Task item =>
Extract every line of the data below that contains the word "ожидаемый". Treat uppercase and lowercase letters as distinct.

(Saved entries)
== Segment start ==
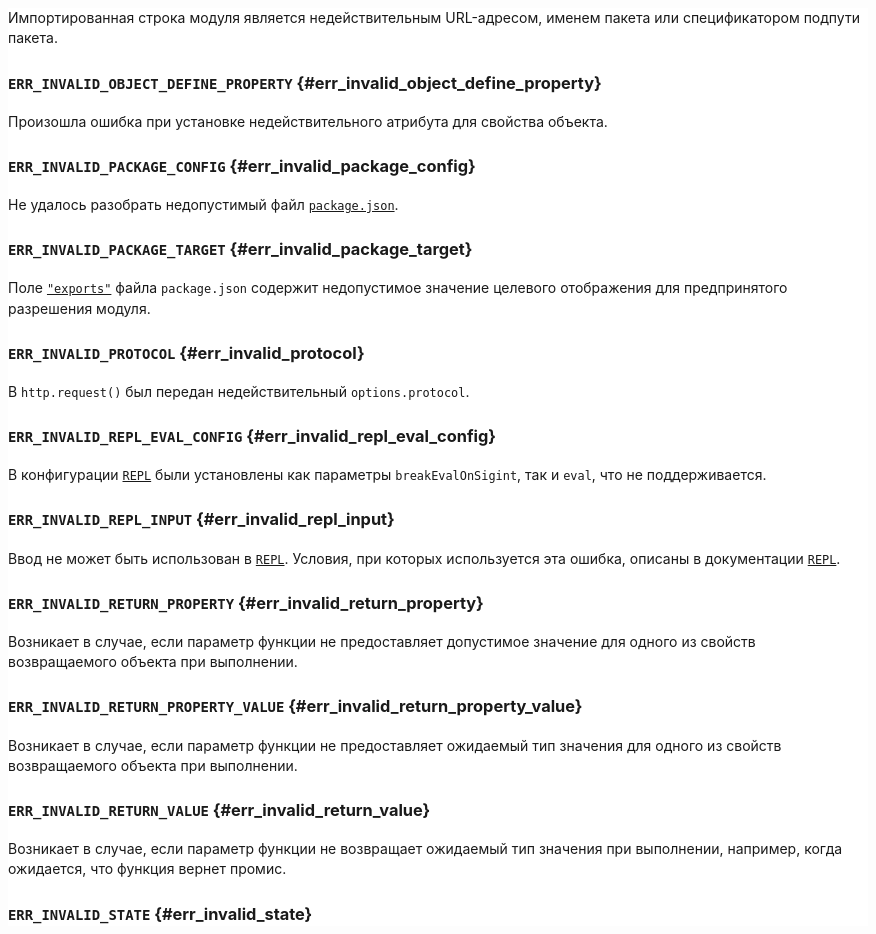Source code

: Импортированная строка модуля является недействительным URL-адресом, именем пакета или спецификатором подпути пакета.

### `ERR_INVALID_OBJECT_DEFINE_PROPERTY` {#err_invalid_object_define_property}

Произошла ошибка при установке недействительного атрибута для свойства объекта.

### `ERR_INVALID_PACKAGE_CONFIG` {#err_invalid_package_config}

Не удалось разобрать недопустимый файл [`package.json`](/ru/nodejs/api/packages#nodejs-packagejson-field-definitions).

### `ERR_INVALID_PACKAGE_TARGET` {#err_invalid_package_target}

Поле [`"exports"`](/ru/nodejs/api/packages#exports) файла `package.json` содержит недопустимое значение целевого отображения для предпринятого разрешения модуля.

### `ERR_INVALID_PROTOCOL` {#err_invalid_protocol}

В `http.request()` был передан недействительный `options.protocol`.

### `ERR_INVALID_REPL_EVAL_CONFIG` {#err_invalid_repl_eval_config}

В конфигурации [`REPL`](/ru/nodejs/api/repl) были установлены как параметры `breakEvalOnSigint`, так и `eval`, что не поддерживается.

### `ERR_INVALID_REPL_INPUT` {#err_invalid_repl_input}

Ввод не может быть использован в [`REPL`](/ru/nodejs/api/repl). Условия, при которых используется эта ошибка, описаны в документации [`REPL`](/ru/nodejs/api/repl).

### `ERR_INVALID_RETURN_PROPERTY` {#err_invalid_return_property}

Возникает в случае, если параметр функции не предоставляет допустимое значение для одного из свойств возвращаемого объекта при выполнении.

### `ERR_INVALID_RETURN_PROPERTY_VALUE` {#err_invalid_return_property_value}

Возникает в случае, если параметр функции не предоставляет ожидаемый тип значения для одного из свойств возвращаемого объекта при выполнении.

### `ERR_INVALID_RETURN_VALUE` {#err_invalid_return_value}

Возникает в случае, если параметр функции не возвращает ожидаемый тип значения при выполнении, например, когда ожидается, что функция вернет промис.

### `ERR_INVALID_STATE` {#err_invalid_state}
== Segment end ==
Response for this exercise =>
Возникает в случае, если параметр функции не предоставляет ожидаемый тип значения для одного из свойств возвращаемого объекта при выполнении.
Возникает в случае, если параметр функции не возвращает ожидаемый тип значения при выполнении, например, когда ожидается, что функция вернет промис.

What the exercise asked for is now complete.